Pathway-centric approaches are intended to reduce the complexity of the transcriptome profiling data and are well accepted because a significant modulation of a pathway (rather than single genes) is deemed to increase the explanatory power of the observations.
1st generation ORA: Over-Representation Analysis statistically evaluate the fraction of genes in a particular pathway found among the list of genes with significantly different fold changes. This is the most common analysis. Limitations: once the scientist select the list of genes, ORA treats each gene equally, irrespectful of fold changes. Thus, you miss marginally less significant genes causing some information loss that could be important inside a pathway. In addition, ORA approaches assume that for each gene, the FC is independent on other FC genes, which is not the case, for instance a decrease in one transcription factor can cause a decrease of its target genes.
2nd generation FCS: Functional Class Scoring. In response to ORA limitations, FCS methods assess ALL gene expression measurements, so they do not require an arbitrary threshold.
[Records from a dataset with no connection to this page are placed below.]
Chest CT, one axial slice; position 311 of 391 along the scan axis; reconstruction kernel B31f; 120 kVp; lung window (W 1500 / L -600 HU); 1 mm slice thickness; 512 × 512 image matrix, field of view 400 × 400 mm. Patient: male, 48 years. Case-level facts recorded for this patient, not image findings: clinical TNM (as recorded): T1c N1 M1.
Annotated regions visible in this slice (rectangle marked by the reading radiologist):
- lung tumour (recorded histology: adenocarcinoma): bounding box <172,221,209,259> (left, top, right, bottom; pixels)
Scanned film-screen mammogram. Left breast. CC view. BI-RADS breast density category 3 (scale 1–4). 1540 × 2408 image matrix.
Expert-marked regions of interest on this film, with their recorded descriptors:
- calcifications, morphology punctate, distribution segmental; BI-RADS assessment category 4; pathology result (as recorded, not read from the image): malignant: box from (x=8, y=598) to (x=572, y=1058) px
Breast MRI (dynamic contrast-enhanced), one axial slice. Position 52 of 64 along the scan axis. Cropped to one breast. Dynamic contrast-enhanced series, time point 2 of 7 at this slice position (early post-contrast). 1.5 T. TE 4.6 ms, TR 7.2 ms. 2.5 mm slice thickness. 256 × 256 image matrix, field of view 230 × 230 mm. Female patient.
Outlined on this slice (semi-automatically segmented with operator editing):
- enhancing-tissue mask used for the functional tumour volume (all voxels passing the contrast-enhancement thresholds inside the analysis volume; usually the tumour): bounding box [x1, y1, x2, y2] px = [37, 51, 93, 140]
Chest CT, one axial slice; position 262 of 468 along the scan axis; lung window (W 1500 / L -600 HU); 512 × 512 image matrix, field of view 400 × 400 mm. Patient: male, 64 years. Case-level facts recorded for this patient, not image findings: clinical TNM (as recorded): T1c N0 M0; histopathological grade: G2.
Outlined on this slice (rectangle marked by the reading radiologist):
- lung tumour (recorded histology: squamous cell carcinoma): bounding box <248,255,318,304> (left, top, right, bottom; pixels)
Good to see effects on genes changing less than 2-fold. The most popular FCS approach is the Gene Set Enrichment Analysis (GSEA). GSEA ranks all the gene expression changes and map their significant over-representation inside a pathway (called gene set). One possible limitation is that the fold changes are used only to make the rank. The rank than is used for statistical analysis. Other people say this is good because gives robustness to outliers.
3rd generation PT: Pathway Topology-based approaches. Both ORA and FC methods consider a pathway just like a gene set: nothing more than a list of genes. However, inside a pathway, the genes have diffeent relationships. The pathway topology describes the shape of these logical relationships and defines the features of the corresponding network between the genes in the pathway. Instead of considering the most different genes (ORA) or the whole rank of gene expression (FC), the third generation algorithms use topological informations to compute the statistics, similarly to what the Google PageRank makes with internet pages. The major limitation is the fact that most topological relationships are poorly curated in biological knowledge-bases, and some relationships are reportedly tissue-specific, so few PT-based tools are available as complete stand-alone solutions.
Note: don't be fooled by the title, other than microarrays, these approaches are valid for other mRNA profiling technologies including nanostring and RNA-seq. In addition, the same pathway-centric statistics can be applied to 'omics' profiling experiments other than RNA.